Possible impacts of this $26.2 billion acquisition.

June 14, 2016

What might Microsoft’s $26.2 billion acquisition of LinkedIn mean for higher ed?

It is clear that LinkedIn views higher education as a key vertical.  This strategy became apparent with the $1.5 purchase of Lynda.com in 2015.   

So what might the Microsoft acquisition change about LinkedIn through a higher ed lens?

LinkedIn and Higher Ed:

Being owned by Microsoft should allow LinkedIn to focus on its core strengths - and to leave the technology back-end to Microsoft.

It would be good if LinkedIn could spend less time and resources worrying about their digital platforms, and more time in conversation with higher ed people.

There have been signs that LinkedIn wants to have bigger mindshare in the discussion about the future of higher education, but these signals have been weak and fleeting.  LinkedIn is still viewed more as a utility - a digital rolodex - than a key building block of what comes next in higher education.

One could imagine a much bigger role for LinkedIn as a competency based education (CBE) goes mainstream.  The switch from time-based to skill-based credentialing will be hugely important for some (although not all) sectors of higher education.   LinkedIn has the potential to combine professional networking with just-in-time training and alternative credentialing.

Employers could recruit prospective applicants based on the data contained in the LinkedIn profile.  This data could include current and past job histories, educational backgrounds, the strength of one’s professional network, as well as demonstrated competencies and skills based on online and open educational accomplishments.

For those of us with LinkedIn profiles (really everyone that I know), we could use LinkedIn to strengthen our networks and to connect with professional opportunities.  The opportunity to share demonstrated competencies and alternative credentials will be increasingly important in an Uberfied (and insecure) gig economy.  (Not that this is a good result - just the likely result).

I’ve long thought that Microsoft should buy Coursera - and now this LinkedIn purchase may create a compelling reason to explore that deal.

Microsoft and Higher Ed:

I’ve been confused for a few years now about what Microsoft is trying to do in higher education.
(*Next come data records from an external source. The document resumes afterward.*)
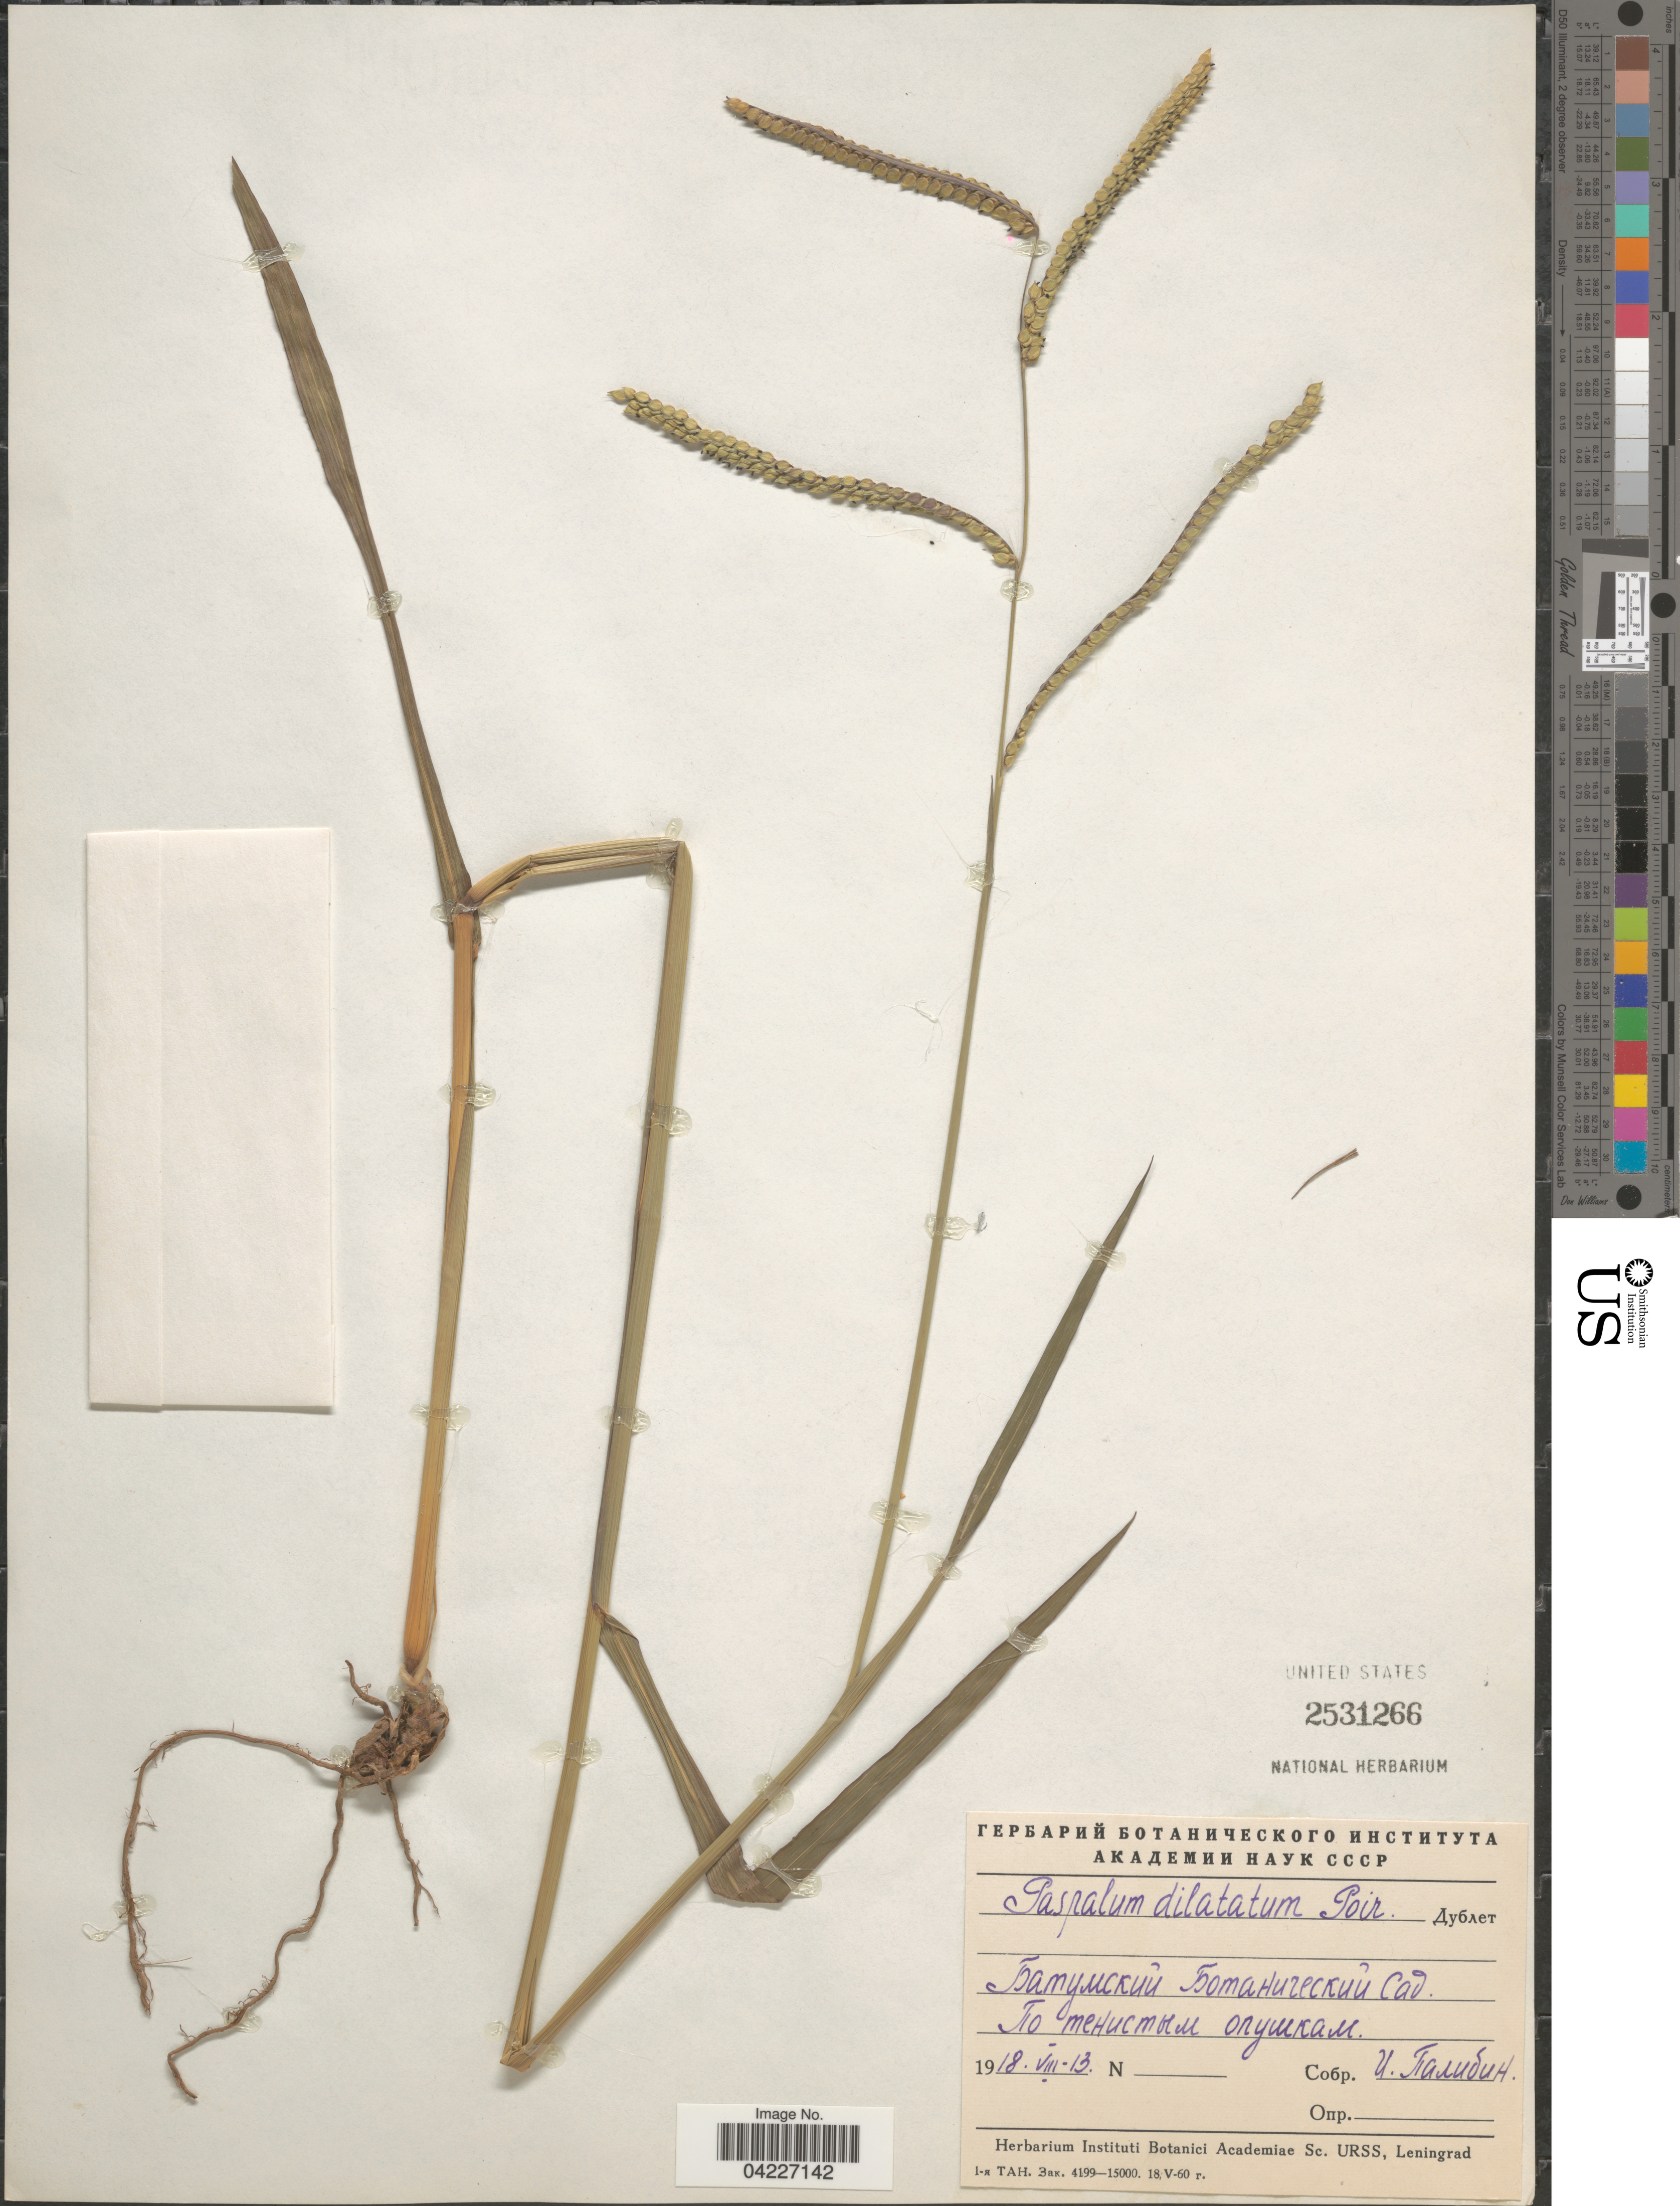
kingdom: Plantae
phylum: Tracheophyta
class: Liliopsida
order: Poales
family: Poaceae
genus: Paspalum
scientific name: Paspalum dilatatum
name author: Poir.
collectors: I. Palibin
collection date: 1918-08-13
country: Georgia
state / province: Adzharia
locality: Batumi Botanic Garden.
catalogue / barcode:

The potential seems to be so huge, but the reality so limited.

Many of us in higher education use Microsoft platforms each and every day.  My e-mail and calendar is still Outlook - and my school’s cloud-based productivity suite is Office 365.

Even if your school is a Google Apps for Education Campus (does anyone have recent data the percentages of Google, Microsoft, and other cloud higher ed customers?), there is a good chance that you touch some Microsoft product every day.  

The Microsoft Office Suite (Word, Excel, PowerPoint, etc.) has stubbornly hung-on - even if nobody seems to be very enthusiastic about using this software.  (And everyone I know uses Google Docs for any collaborative writing).

My guess is that Microsoft enterprise (administrative, backend - think SharePoint etc.) is in use somewhere on your campus.

Microsoft’s higher ed mindshare does not match its higher ed footprint.  Folks in higher ed, as near as I can tell, don’t think about Microsoft all that much.

Could owning LinkedIn make Microsoft culturally relevant in higher ed once again?

Could Microsoft leverage the data about networks and needs from LinkedIn to provide better solutions (and communications) to higher ed customers?  (Or does Microsoft data mining our networks to sell us advertising or services give you pause?).

What do you think the impact of the Microsoft’s purchase of LinkedIn will be on higher ed?